→ **Exercise instructions**: Each line of the records below that contains "this" needs to be copied.

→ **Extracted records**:
[Start of Attachment]
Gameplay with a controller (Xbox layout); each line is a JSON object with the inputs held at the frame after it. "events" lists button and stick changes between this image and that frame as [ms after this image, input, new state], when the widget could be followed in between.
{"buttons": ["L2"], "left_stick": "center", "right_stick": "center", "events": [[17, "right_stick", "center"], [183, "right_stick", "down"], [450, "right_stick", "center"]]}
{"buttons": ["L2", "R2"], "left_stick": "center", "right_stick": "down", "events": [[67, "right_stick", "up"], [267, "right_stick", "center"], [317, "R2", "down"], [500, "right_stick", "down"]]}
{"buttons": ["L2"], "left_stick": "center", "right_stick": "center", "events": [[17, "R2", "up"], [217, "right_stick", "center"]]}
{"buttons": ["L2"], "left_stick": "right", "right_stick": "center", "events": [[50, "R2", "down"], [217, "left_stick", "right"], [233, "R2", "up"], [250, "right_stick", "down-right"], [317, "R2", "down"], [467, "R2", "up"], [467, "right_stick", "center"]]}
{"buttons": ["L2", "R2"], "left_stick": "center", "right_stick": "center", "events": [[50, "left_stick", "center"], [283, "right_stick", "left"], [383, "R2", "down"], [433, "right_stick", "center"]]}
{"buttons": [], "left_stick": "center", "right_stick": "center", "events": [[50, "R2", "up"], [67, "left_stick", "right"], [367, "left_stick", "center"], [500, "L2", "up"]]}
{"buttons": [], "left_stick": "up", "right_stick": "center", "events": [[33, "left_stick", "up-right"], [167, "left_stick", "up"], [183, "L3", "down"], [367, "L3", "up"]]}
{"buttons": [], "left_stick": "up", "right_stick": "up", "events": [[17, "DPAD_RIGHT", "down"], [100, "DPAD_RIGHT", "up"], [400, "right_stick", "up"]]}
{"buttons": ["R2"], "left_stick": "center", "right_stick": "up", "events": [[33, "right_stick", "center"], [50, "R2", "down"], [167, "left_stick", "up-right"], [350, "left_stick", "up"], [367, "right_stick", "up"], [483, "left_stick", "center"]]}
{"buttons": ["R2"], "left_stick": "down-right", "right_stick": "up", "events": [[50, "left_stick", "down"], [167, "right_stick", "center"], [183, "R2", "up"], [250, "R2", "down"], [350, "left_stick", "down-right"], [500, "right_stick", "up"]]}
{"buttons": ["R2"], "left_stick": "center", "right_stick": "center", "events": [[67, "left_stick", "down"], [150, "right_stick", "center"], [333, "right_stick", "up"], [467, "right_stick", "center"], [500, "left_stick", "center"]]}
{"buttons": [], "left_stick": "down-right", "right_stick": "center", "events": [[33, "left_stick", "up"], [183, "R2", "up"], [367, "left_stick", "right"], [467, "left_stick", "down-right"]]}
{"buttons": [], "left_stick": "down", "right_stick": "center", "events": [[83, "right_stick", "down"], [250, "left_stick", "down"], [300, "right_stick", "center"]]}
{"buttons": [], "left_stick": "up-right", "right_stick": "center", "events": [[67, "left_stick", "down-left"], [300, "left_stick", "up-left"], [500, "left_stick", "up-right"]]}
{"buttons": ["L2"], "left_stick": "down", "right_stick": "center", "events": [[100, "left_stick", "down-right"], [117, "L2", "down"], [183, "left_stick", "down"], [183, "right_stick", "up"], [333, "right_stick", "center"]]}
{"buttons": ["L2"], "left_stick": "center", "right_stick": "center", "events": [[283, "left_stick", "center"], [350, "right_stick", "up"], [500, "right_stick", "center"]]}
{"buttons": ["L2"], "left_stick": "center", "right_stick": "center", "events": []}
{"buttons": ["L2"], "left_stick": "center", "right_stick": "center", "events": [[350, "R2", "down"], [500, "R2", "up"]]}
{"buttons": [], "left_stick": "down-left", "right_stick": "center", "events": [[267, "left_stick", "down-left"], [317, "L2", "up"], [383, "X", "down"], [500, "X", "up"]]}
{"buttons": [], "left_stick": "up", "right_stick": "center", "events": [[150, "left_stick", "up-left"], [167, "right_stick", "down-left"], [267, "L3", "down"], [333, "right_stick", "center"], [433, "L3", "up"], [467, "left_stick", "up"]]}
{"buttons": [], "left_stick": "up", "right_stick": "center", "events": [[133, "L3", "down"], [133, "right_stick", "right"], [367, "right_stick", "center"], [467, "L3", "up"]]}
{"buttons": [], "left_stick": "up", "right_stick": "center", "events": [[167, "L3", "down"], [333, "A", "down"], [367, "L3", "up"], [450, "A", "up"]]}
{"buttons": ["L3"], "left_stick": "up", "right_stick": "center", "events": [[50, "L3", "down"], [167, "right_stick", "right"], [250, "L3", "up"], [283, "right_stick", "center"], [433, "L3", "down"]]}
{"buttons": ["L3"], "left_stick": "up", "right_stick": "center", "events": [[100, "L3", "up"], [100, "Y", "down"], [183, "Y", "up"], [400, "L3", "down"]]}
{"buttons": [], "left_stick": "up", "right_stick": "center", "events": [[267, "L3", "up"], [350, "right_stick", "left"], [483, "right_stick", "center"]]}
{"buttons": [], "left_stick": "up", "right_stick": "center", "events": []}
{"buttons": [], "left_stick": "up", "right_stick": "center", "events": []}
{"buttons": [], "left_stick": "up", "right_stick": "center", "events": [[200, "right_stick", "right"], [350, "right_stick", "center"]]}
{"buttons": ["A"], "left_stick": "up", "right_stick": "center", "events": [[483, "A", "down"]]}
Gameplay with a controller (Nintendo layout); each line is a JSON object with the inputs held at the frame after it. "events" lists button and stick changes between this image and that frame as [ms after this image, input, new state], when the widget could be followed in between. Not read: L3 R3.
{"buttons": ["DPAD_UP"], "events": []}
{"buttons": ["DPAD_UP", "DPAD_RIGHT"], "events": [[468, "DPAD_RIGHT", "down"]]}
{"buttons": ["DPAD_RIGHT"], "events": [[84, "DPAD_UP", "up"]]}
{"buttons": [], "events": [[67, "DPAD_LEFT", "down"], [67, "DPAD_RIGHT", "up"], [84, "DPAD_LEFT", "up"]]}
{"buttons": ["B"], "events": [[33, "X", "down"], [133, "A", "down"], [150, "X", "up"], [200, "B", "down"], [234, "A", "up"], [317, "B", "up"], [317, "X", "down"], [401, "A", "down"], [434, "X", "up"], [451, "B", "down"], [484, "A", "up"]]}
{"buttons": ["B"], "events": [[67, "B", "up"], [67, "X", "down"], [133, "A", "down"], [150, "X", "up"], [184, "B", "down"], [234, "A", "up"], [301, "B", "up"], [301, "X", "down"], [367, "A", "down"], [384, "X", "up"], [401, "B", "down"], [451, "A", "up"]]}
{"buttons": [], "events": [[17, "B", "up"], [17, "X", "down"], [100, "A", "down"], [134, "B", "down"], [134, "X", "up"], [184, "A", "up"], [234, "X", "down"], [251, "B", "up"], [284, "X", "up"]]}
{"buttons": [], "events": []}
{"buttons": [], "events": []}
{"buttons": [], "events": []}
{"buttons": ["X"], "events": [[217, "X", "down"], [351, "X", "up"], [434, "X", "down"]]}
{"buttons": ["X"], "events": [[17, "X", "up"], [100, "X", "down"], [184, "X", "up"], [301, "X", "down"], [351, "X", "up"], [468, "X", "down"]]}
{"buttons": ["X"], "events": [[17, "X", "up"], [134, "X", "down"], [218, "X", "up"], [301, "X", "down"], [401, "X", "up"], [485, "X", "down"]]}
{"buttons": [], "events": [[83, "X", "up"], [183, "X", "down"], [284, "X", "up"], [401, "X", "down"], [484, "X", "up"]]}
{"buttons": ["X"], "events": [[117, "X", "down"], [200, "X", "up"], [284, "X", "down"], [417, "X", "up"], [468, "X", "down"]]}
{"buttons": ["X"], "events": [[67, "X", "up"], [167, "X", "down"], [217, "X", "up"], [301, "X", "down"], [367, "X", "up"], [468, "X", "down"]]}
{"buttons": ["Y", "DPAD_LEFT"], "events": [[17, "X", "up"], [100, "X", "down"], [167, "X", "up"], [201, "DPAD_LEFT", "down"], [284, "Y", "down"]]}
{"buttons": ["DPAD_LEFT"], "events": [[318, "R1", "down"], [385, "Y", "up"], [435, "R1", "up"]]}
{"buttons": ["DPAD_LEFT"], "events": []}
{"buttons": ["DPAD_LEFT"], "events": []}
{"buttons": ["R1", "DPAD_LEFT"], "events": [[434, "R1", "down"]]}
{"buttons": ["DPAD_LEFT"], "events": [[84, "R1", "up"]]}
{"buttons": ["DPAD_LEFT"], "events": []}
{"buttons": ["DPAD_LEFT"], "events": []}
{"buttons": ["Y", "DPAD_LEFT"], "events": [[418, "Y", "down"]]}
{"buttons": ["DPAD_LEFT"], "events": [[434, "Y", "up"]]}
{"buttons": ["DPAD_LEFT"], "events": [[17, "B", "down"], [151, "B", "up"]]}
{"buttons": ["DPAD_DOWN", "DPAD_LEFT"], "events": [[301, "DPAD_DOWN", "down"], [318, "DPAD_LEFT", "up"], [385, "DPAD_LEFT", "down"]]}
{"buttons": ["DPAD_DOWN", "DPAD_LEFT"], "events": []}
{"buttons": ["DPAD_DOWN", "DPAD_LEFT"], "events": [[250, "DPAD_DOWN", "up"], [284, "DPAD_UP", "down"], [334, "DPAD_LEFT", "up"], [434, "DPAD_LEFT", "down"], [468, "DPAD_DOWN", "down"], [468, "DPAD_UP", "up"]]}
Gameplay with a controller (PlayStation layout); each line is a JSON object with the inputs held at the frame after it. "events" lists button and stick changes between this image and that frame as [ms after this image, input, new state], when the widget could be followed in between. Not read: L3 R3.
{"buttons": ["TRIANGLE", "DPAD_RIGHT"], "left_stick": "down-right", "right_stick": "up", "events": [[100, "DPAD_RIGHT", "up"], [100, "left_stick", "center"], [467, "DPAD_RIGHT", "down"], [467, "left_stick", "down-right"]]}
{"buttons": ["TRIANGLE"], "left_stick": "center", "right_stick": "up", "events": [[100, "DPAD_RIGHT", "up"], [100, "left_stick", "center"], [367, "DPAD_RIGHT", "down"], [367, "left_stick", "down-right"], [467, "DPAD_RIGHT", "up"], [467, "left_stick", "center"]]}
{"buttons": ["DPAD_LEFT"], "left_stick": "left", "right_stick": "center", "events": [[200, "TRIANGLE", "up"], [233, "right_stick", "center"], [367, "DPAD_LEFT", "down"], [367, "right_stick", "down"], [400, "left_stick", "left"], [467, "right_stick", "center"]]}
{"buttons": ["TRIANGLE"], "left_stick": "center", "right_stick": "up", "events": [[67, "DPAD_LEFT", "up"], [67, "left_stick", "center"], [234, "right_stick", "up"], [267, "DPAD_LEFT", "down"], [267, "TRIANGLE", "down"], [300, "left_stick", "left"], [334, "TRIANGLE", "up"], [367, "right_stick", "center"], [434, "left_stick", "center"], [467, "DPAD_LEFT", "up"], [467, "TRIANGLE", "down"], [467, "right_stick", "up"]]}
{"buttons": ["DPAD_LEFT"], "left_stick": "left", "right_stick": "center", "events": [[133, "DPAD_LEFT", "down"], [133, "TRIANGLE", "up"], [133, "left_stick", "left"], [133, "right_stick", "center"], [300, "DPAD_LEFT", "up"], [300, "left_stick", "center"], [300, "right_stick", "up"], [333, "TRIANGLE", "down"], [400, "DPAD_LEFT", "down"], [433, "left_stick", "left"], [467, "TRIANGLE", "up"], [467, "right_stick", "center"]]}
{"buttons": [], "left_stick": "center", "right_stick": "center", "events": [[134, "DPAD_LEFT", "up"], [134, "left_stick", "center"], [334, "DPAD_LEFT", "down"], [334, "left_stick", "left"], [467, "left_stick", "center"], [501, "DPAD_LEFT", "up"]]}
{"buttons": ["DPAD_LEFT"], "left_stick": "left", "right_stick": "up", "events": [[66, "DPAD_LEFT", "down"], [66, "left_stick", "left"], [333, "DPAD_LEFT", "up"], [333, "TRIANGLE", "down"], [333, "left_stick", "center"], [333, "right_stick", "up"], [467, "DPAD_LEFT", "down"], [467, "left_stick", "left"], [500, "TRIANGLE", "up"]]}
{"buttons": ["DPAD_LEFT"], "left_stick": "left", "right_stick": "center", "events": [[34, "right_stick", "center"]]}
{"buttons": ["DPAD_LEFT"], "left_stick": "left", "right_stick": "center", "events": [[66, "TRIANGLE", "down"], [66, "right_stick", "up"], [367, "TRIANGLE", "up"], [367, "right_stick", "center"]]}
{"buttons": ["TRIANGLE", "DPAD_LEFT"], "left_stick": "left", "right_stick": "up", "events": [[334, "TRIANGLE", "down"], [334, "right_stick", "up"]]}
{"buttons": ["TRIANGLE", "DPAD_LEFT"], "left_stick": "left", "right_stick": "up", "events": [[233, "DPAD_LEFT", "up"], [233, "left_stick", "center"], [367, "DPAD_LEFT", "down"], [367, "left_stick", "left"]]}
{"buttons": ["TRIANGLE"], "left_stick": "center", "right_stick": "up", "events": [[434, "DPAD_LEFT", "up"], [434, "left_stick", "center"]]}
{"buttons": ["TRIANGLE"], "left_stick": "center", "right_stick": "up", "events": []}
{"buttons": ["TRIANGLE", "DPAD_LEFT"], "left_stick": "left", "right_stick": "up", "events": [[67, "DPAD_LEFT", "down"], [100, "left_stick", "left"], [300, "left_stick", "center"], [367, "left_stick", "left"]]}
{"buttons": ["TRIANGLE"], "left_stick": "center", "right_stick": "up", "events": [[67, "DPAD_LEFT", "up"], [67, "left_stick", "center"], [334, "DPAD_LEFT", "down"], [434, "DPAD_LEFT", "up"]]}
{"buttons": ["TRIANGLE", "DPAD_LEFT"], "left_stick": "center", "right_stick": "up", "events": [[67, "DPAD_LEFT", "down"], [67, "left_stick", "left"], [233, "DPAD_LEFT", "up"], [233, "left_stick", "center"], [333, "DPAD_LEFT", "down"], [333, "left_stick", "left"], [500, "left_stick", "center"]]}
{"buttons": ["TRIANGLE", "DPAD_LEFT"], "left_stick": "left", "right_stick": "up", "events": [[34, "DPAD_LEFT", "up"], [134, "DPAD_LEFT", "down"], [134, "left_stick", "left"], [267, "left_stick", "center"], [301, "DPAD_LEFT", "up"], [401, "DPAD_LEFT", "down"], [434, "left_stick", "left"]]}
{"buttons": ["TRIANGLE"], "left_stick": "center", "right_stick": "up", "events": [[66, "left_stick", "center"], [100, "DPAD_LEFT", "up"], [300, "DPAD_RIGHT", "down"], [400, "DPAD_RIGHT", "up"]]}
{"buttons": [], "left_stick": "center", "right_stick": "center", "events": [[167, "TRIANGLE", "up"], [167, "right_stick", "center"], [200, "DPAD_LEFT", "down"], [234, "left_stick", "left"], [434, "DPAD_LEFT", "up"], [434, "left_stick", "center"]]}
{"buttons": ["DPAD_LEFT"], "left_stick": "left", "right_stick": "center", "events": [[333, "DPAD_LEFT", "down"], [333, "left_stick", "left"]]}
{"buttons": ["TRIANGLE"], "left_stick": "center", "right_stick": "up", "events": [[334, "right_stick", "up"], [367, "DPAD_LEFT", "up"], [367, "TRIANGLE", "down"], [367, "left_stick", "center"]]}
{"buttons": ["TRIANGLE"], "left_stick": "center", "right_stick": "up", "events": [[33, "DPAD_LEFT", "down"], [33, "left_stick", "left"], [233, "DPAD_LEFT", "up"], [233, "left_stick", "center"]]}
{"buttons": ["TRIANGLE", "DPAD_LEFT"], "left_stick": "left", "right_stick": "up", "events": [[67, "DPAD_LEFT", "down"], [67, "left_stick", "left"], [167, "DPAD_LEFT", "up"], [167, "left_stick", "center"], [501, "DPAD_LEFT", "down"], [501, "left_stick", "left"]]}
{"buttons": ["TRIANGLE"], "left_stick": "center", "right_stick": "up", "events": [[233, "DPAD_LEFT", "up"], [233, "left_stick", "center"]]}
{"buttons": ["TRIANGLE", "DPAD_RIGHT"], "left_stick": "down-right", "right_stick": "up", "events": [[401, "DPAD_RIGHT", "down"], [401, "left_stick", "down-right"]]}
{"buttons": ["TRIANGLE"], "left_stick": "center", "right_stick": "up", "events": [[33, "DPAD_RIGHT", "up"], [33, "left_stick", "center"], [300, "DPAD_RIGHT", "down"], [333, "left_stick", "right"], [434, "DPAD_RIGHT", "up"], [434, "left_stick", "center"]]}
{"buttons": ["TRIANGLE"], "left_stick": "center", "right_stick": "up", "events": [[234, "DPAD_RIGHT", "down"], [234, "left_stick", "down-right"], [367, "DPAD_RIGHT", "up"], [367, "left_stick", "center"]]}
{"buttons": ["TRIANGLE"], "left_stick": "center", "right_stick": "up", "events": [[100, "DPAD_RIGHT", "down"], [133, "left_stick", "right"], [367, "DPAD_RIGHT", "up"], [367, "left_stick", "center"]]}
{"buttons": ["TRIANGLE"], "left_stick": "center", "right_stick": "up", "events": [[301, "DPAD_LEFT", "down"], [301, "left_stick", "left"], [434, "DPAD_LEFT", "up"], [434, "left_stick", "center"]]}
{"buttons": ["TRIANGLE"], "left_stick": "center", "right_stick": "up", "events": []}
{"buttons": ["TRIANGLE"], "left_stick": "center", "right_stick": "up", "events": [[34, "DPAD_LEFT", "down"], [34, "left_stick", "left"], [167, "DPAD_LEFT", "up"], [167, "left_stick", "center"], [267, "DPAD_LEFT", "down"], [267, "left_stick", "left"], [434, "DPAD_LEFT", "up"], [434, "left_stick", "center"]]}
[End of Attachment]
→ **Exercise result**:
Gameplay with a controller (Xbox layout); each line is a JSON object with the inputs held at the frame after it. "events" lists button and stick changes between this image and that frame as [ms after this image, input, new state], when the widget could be followed in between.
Gameplay with a controller (Nintendo layout); each line is a JSON object with the inputs held at the frame after it. "events" lists button and stick changes between this image and that frame as [ms after this image, input, new state], when the widget could be followed in between. Not read: L3 R3.
Gameplay with a controller (PlayStation layout); each line is a JSON object with the inputs held at the frame after it. "events" lists button and stick changes between this image and that frame as [ms after this image, input, new state], when the widget could be followed in between. Not read: L3 R3.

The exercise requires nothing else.